Серафимов покачал головой:

– Еще один свистун. Гляньте.

– Я не насчет книжек сомневаюсь, Самойлов. Что не выходила совсем. Рассказывают – соседи? – уточнил Зайцев. В вопросе содержался ответ.

– Я им скорее верю, – возразил Самойлов. – Пока не получил повода убедиться в обратном.

– А ты всегда знаешь, брешет свидетель или нет, – тут же поддел Серафимов. Самойлов перехватил вопросительный взгляд Зайцева. Ответил как бы нехотя:

– Со временем, Сима, на это чуйка вырабатывается.

– Или не видели они, как она входила-выходила, – думал вслух Крачкин. – У дам бывают секреты.

Самойлов ухмыльнулся. Запустил пальцы в бакенбарду. Козырь в рукаве, понял Зайцев.

– Соседи – и не видели?! – почти в один голос набросились на него остальные. – Крачкин? В коммуналке?! Да там перднуть нельзя, чтоб соседи не узнали.

Самойлов подождал, пока все смолкнут.

– Верю я соседям. Не увидел я у нее среди барахла тряпок подходящих. Все какие-то платья с хвостами. Такое сейчас никто не носит.

– Ух ты, Самойлов, – искренне восхитился Зайцев. – Вот это – действительно факт! Жирный, увесистый.

Самойлов надменно кивнул – мол, еще бы.
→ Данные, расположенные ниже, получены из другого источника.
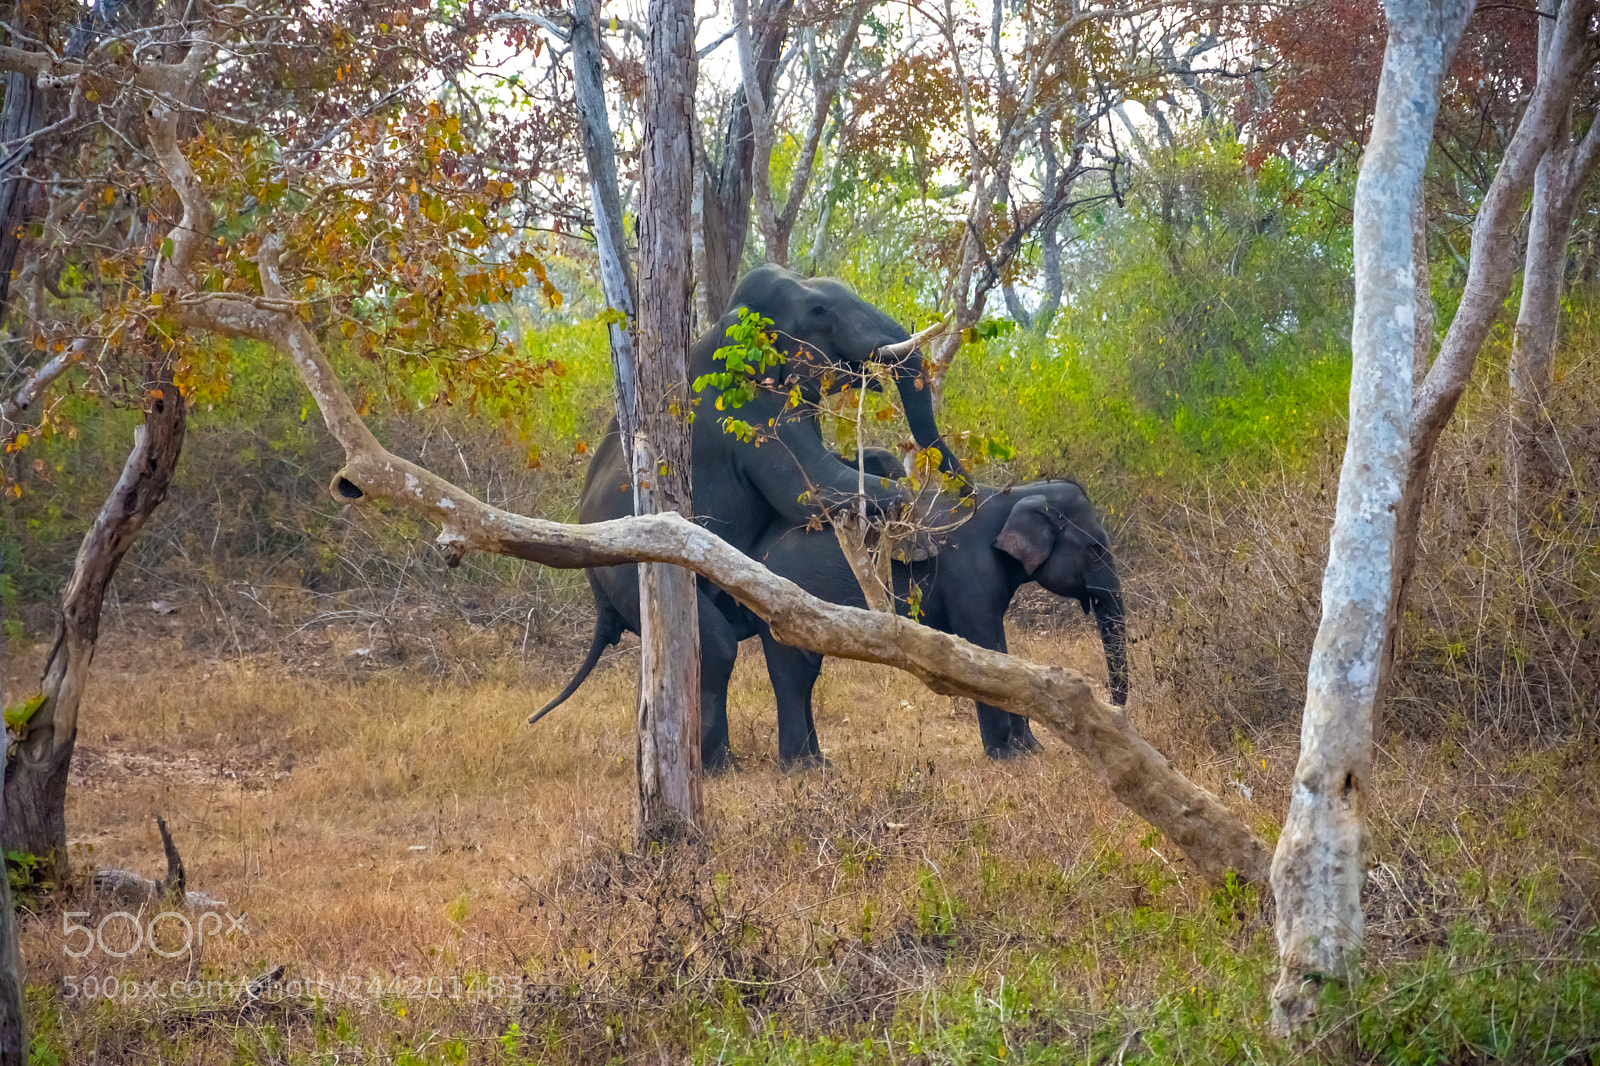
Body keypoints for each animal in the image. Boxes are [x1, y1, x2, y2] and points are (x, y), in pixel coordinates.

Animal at [532, 266, 968, 770]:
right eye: (819, 310)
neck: (732, 321)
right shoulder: (749, 411)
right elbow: (813, 490)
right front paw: (918, 538)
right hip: (627, 570)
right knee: (715, 647)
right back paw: (719, 767)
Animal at [749, 470, 1129, 764]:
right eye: (1095, 548)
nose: (1115, 710)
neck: (1019, 494)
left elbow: (999, 652)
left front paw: (1031, 750)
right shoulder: (968, 571)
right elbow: (984, 643)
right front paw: (1009, 757)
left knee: (805, 676)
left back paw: (818, 763)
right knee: (794, 676)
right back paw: (804, 769)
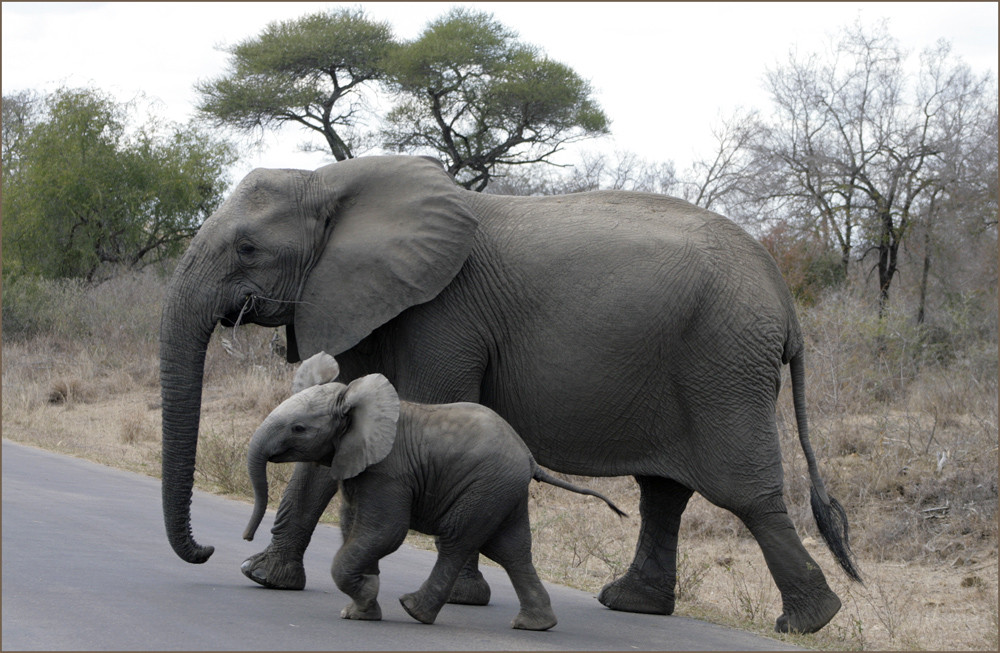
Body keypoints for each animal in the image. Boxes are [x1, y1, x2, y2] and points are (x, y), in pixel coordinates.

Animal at [245, 354, 620, 628]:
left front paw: (365, 595)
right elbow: (353, 528)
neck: (355, 403)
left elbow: (385, 532)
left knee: (457, 540)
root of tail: (528, 456)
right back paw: (536, 625)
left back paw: (414, 610)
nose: (247, 538)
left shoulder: (389, 472)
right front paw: (362, 607)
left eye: (299, 428)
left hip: (485, 487)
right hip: (503, 491)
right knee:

Но Зайцев заметил и довольную полуулыбку.

– Больно ты знаешь, что бабы носят, что нет, – так же искренне удивился Серафимов. И тут же потянул разговор за другую нить: – А я другой коленкор не пойму, честно говоря. Вся квартира в услужении одной жилички?
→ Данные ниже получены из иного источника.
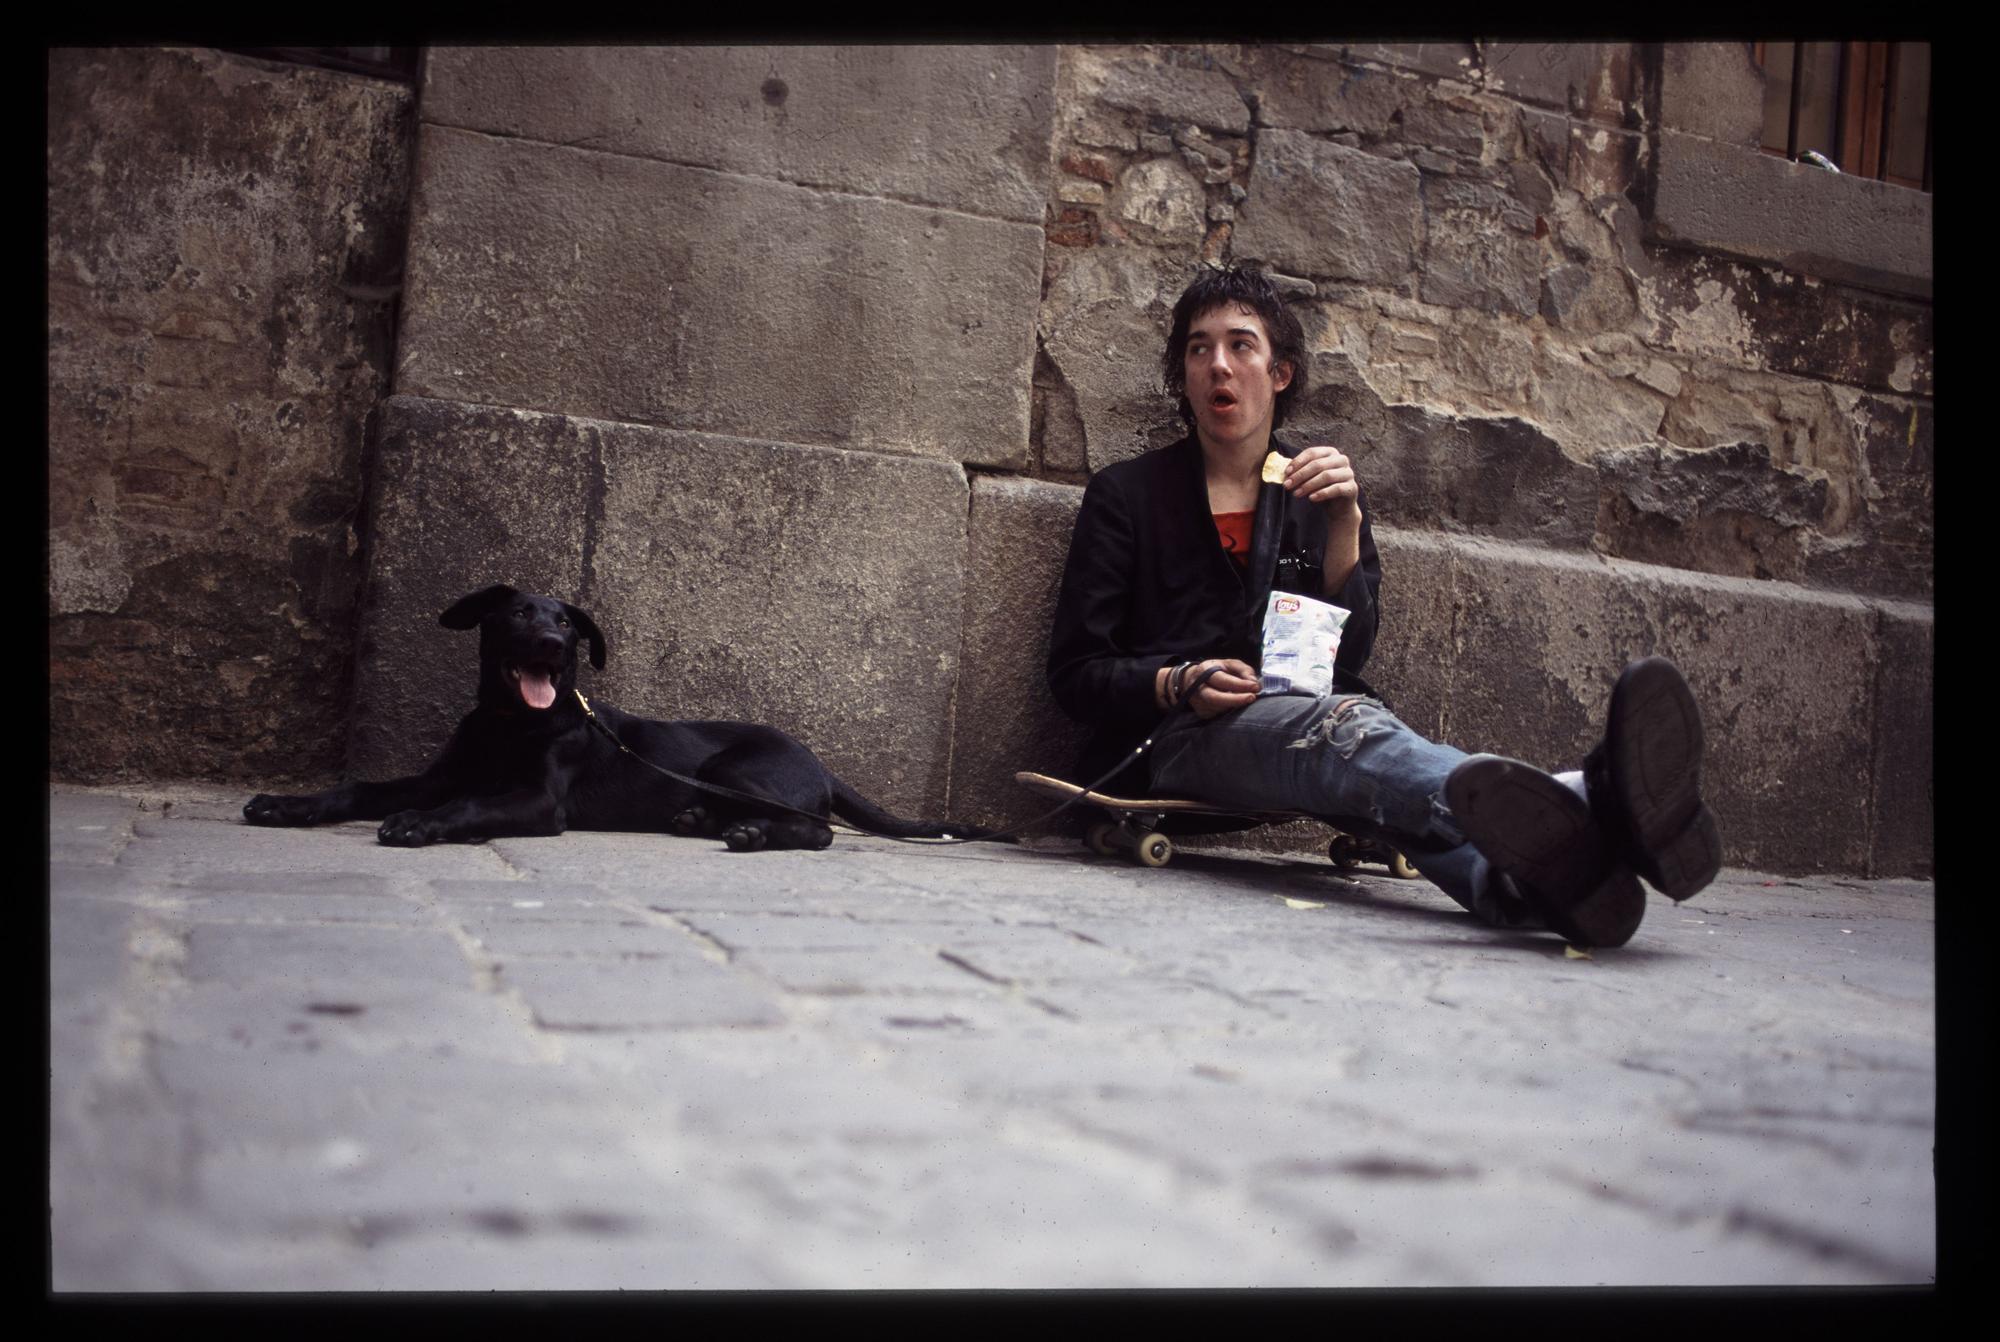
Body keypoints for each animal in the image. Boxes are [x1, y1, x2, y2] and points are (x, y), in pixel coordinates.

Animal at [242, 584, 976, 852]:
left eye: (568, 623)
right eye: (517, 613)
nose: (552, 644)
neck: (511, 722)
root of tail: (820, 761)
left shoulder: (540, 801)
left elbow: (469, 806)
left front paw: (419, 825)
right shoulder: (437, 776)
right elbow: (357, 788)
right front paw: (285, 805)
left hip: (733, 765)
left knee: (818, 830)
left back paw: (748, 833)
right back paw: (704, 821)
– Не жилички, а артистки, – поправил Крачкин и опять вздернул локоть к носу: псть!

– В добровольном, заметь, услужении. Только они это, конечно, так не называют.

– А как?

– Помощь.

– Странное поведение. Не выходила… Ни с кем не встречалась. Даже с цацками в торгсин Синицыну эту посылала. Она что, от кого-то скрывалась? Что, если убийца ее все-таки выследил.

– Это ты в Нате Пинкертоне вычитал?

– А что?

– Актриса. Вот что. Псть.

– Ты, Крачкин, пояснее выражайся.

– Куда яснее. Мечта, дети мои, не может стоять в очереди. Толкаться на рынке – не может. Селедку покупать – не может. Ей селедка и не нужна. Она не ест вообще. Не может носить туфли сапожнику. Сидеть в парикмахерской вместе с другими гражданками и всем показывать свою завивку перманент. Ей не нужна завивка. У нее нет мозолей. Нет морщин, потому что мечта не стареет. У нее не болят зубы. А главное, дети, мечта – не стареет. …Псть!

Самойлов воспользовался запинкой:

– Зубы болят у всех. У гражданки Берг тоже.

– А у Вари Метель – нет.

Самойлов фыркнул и покачал головой. Зайцев вздохнул:

– Я понял, Крачкин… Грустно это.

– Я не понял, – воинственно поддержал своего обычного соперника Самойлова Серафимов.

– Она не хотела, чтобы ее кто-нибудь сейчас случайно увидел – и узнал. Сравнил с прежней. Из артистического самолюбия не хотела. Как там Синицына сказала: гордая. Уж она поди изучила характер повелительницы своей.

– Да кто бы ее сейчас узнал? – Серафимов удивился искренне. – И фильмы-то такие уже давно не крутят.

Крачкин хмыкнул.

– Они всегда в голове у тех, кто их видел, – возразил Крачкин: – …Я с тобой, Вася, в кои-то веки согласен: грустно… Псть.

Только Нефедов молчал всю дорогу. Впрочем, ему никогда не отвечали, и он привык – без необходимости не заговаривал.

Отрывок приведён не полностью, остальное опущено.